Transcribe the lines below word for word, starting at the first one and ending at the line that contains "a passageira com", both included. Leave the pictures out of your answer.

--*--

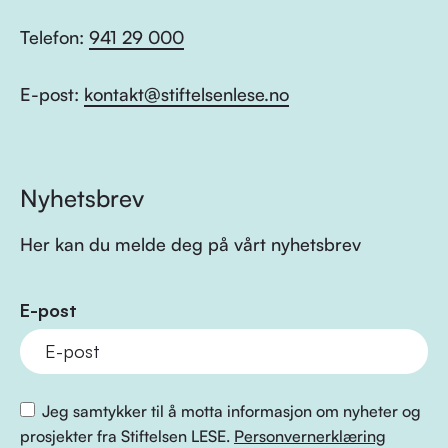
Telefon:
941 29 000
E-post:
kontakt@stiftelsenlese.no
Nyhetsbrev
Her kan du melde deg på vårt nyhetsbrev
E-post
Jeg samtykker til å motta informasjon om nyheter og
prosjekter fra Stiftelsen LESE.
Personvernerklæring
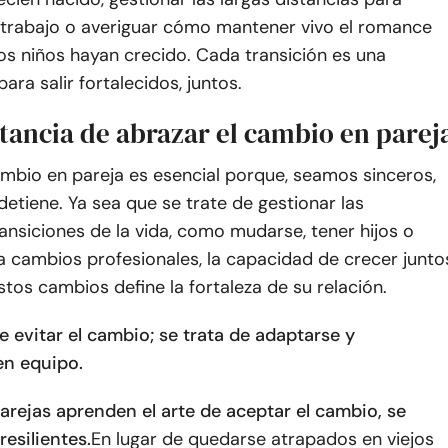
 trabajo o averiguar cómo mantener vivo el romance
os niños hayan crecido. Cada transición es una
ara salir fortalecidos, juntos.
tancia de abrazar el cambio en parej
ambio en pareja es esencial porque, seamos sinceros,
 detiene. Ya sea que se trate de gestionar las
ransiciones de la vida, como mudarse, tener hijos o
a cambios profesionales, la capacidad de crecer junto
stos cambios define la fortaleza de su relación.
e evitar el cambio; se trata de adaptarse y
en equipo.
arejas aprenden el arte de aceptar el cambio, se
esilientes.
En lugar de quedarse atrapados en viejos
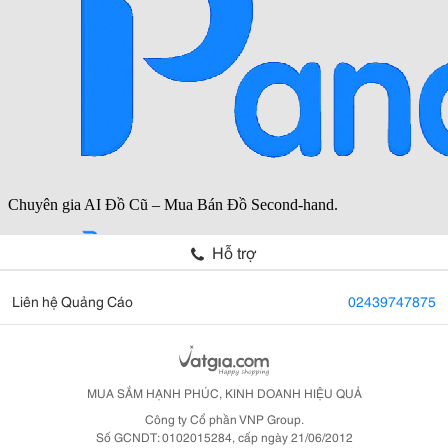
Hỗ trợ
Liên hệ Quảng Cáo
02439747875
MUA SẮM HẠNH PHÚC, KINH DOANH HIỆU QUẢ
Công ty Cổ phần VNP Group.
Số GCNDT: 0102015284, cấp ngày 21/06/2012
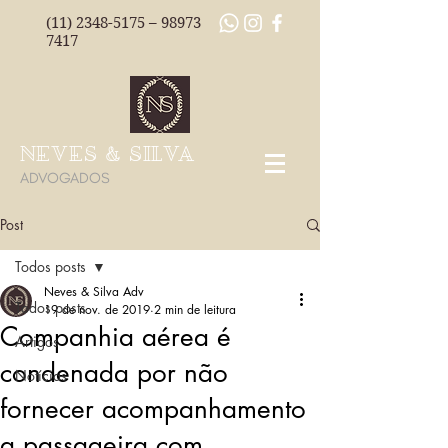
(11) 2348-5175
–
98973
7417
NEVES & SILVA
ADVOGADOS
Post
Todos posts
Neves & Silva Adv
Todos posts
19 de nov. de 2019
2 min de leitura
Companhia aérea é
Artigos
condenada por não
Notícias
fornecer acompanhamento
a passageira com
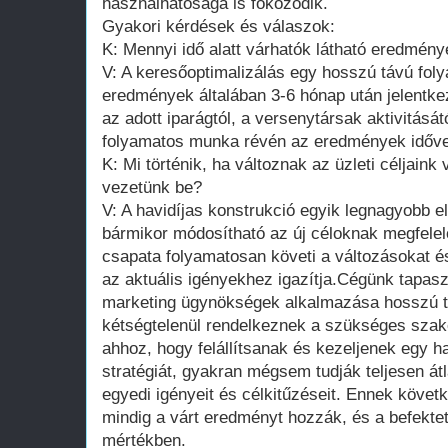
használhatósága is fokozódik.
Gyakori kérdések és válaszok:
K: Mennyi idő alatt várhatók látható eredmén
V: A keresőoptimalizálás egy hosszú távú fol
eredmények általában 3-6 hónap után jelentke
az adott iparágtól, a versenytársak aktivitásátó
folyamatos munka révén az eredmények idővel
K: Mi történik, ha változnak az üzleti céljaink
vezetünk be?
V: A havidíjas konstrukció egyik legnagyobb e
bármikor módosítható az új céloknak megfelel
csapata folyamatosan követi a változásokat és
az aktuális igényekhez igazítja.Cégünk tapasz
marketing ügynökségek alkalmazása hosszú tá
kétségtelenül rendelkeznek a szükséges sza
ahhoz, hogy felállítsanak és kezeljenek egy h
stratégiát, gyakran mégsem tudják teljesen átl
egyedi igényeit és célkitűzéseit. Ennek köv
mindig a várt eredményt hozzák, és a befektet
mértékben.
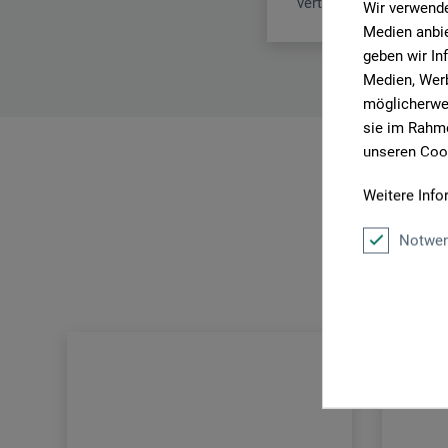
vertrieb@martor.de
Wir verwende
Medien anbie
geben wir In
Medien, Werb
möglicherwei
sie im Rahme
unseren Cook
Weitere Info
Notwen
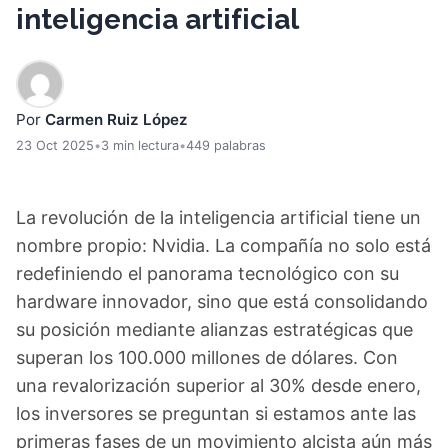
inteligencia artificial
Por
Carmen Ruiz López
23 Oct 2025
•
3 min lectura
•
449 palabras
La revolución de la inteligencia artificial tiene un
nombre propio: Nvidia. La compañía no solo está
redefiniendo el panorama tecnológico con su
hardware innovador, sino que está consolidando
su posición mediante alianzas estratégicas que
superan los 100.000 millones de dólares. Con
una revalorización superior al 30% desde enero,
los inversores se preguntan si estamos ante las
primeras fases de un movimiento alcista aún más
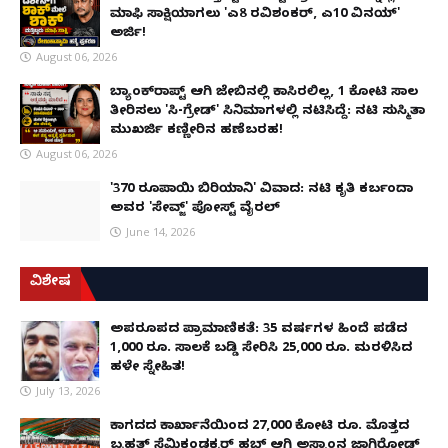
ಮಾಫಿ ಸಾಕ್ಷಿಯಾಗಲು 'ಎ8 ರವಿಶಂಕರ್, ಎ10 ವಿನಯ್'
ಅರ್ಜಿ!
August 06, 2026
ಬ್ಯಾಂಕ್‌ರಾಪ್ಟ್‌ ಆಗಿ ಜೇಬಿನಲ್ಲಿ ಕಾಸಿರಲಿಲ್ಲ, ₹1 ಕೋಟಿ ಸಾಲ
ತೀರಿಸಲು 'ಸಿ-ಗ್ರೇಡ್' ಸಿನಿಮಾಗಳಲ್ಲಿ ನಟಿಸಿದ್ದೆ: ನಟಿ ಸುಸ್ಮಿತಾ
ಮುಖರ್ಜಿ ಕಣ್ಣೀರಿನ ಹಣೆಬರಹ!
August 06, 2026
'370 ರೂಪಾಯಿ ಬಿರಿಯಾನಿ' ವಿವಾದ: ನಟಿ ಕೃತಿ ಕರ್ಬಂದಾ
ಅವರ 'ಸೇವ್ಜ್' ಪೋಸ್ಟ್ ವೈರಲ್
June 14, 2026
ವಿಶೇಷ
ಅಪರೂಪದ ಪ್ರಾಮಾಣಿಕತೆ: 35 ವರ್ಷಗಳ ಹಿಂದೆ ಪಡೆದ
1,000 ರೂ. ಸಾಲಕ್ಕೆ ಬಡ್ಡಿ ಸೇರಿಸಿ 25,000 ರೂ. ಮರಳಿಸಿದ
ಹಳೇ ಸ್ನೇಹಿತ!
July 13, 2026
ಕಾಗದದ ಕಾರ್ಖಾನೆಯಿಂದ 27,000 ಕೋಟಿ ರೂ. ಮೊತ್ತದ
ಬೃಹತ್ ಸೆಮಿಕಂಡಕ್ಟರ್ ಹಬ್ ಆಗಿ ಅಸ್ಸಾಂನ ಜಾಗಿರೋಡ್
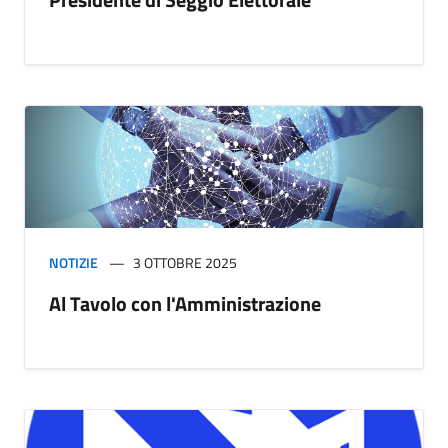
NOTIZIE
3 OTTOBRE 2025
Al Tavolo con l'Amministrazione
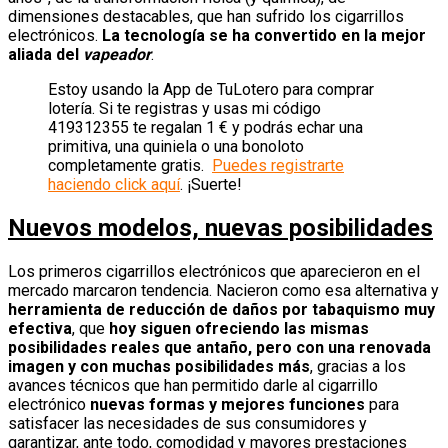
dimensiones destacables, que han sufrido los cigarrillos
electrónicos.
La tecnología se ha convertido en la mejor
aliada del
vapeador
.
Estoy usando la App de TuLotero para comprar
lotería. Si te registras y usas mi código
419312355 te regalan 1 € y podrás echar una
primitiva, una quiniela o una bonoloto
completamente gratis.
Puedes registrarte
haciendo click aquí
. ¡Suerte!
Nuevos modelos, nuevas posibilidades
Los primeros cigarrillos electrónicos que aparecieron en el
mercado marcaron tendencia. Nacieron como esa alternativa y
herramienta de reducción de daños por tabaquismo muy
efectiva
, que
hoy siguen ofreciendo las mismas
posibilidades reales que antaño, pero con una renovada
imagen y con muchas posibilidades más
, gracias a los
avances técnicos que han permitido darle al cigarrillo
electrónico
nuevas formas y mejores funciones
para
satisfacer las necesidades de sus consumidores y
garantizar, ante todo, comodidad y mayores prestaciones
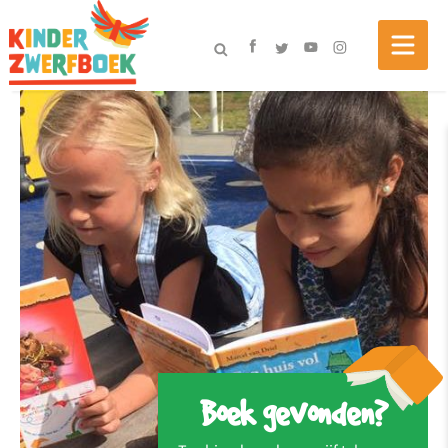
Boek gevonden?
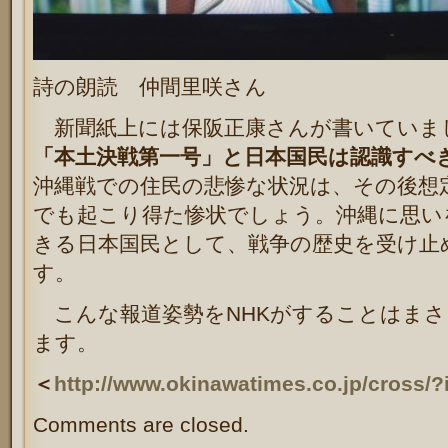
詩の朗読 仲間里咲さん
新聞紙上には保阪正康さんが書いていま
「本土決戦第一号」と日本国民は認識すべ
沖縄戦での住民の悲惨な状況は、その後想
でも起こり得た惨状でしょう。沖縄に思い
きる日本国民として、戦争の歴史を受け止
す。
こんな報道姿勢をNHKがすることはまさ
ます。
＜
http://www.okinawatimes.co.jp/cross/?
Comments are closed.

--*--

Result of the task:
Telefon:
941 29 000
E-post:
kontakt@stiftelsenlese.no
Nyhetsbrev
Her kan du melde deg på vårt nyhetsbrev
E-post
Jeg samtykker til å motta informasjon om nyheter og
prosjekter fra Stiftelsen LESE.
Personvernerklæring
 trabajo o averiguar cómo mantener vivo el romance
os niños hayan crecido. Cada transición es una
ara salir fortalecidos, juntos.
tancia de abrazar el cambio en parej
ambio en pareja es esencial porque, seamos sinceros,
 detiene. Ya sea que se trate de gestionar las
ransiciones de la vida, como mudarse, tener hijos o
a cambios profesionales, la capacidad de crecer junto
stos cambios define la fortaleza de su relación.
e evitar el cambio; se trata de adaptarse y
en equipo.
arejas aprenden el arte de aceptar el cambio, se
esilientes.
En lugar de quedarse atrapados en viejos
Hỗ trợ
Liên hệ Quảng Cáo
02439747875
MUA SẮM HẠNH PHÚC, KINH DOANH HIỆU QUẢ
Công ty Cổ phần VNP Group.
Số GCNDT: 0102015284, cấp ngày 21/06/2012
(11) 2348-5175
–
98973
7417
NEVES & SILVA
ADVOGADOS
Post
Todos posts
Neves & Silva Adv
Todos posts
19 de nov. de 2019
2 min de leitura
Companhia aérea é
Artigos
condenada por não
Notícias
fornecer acompanhamento
a passageira com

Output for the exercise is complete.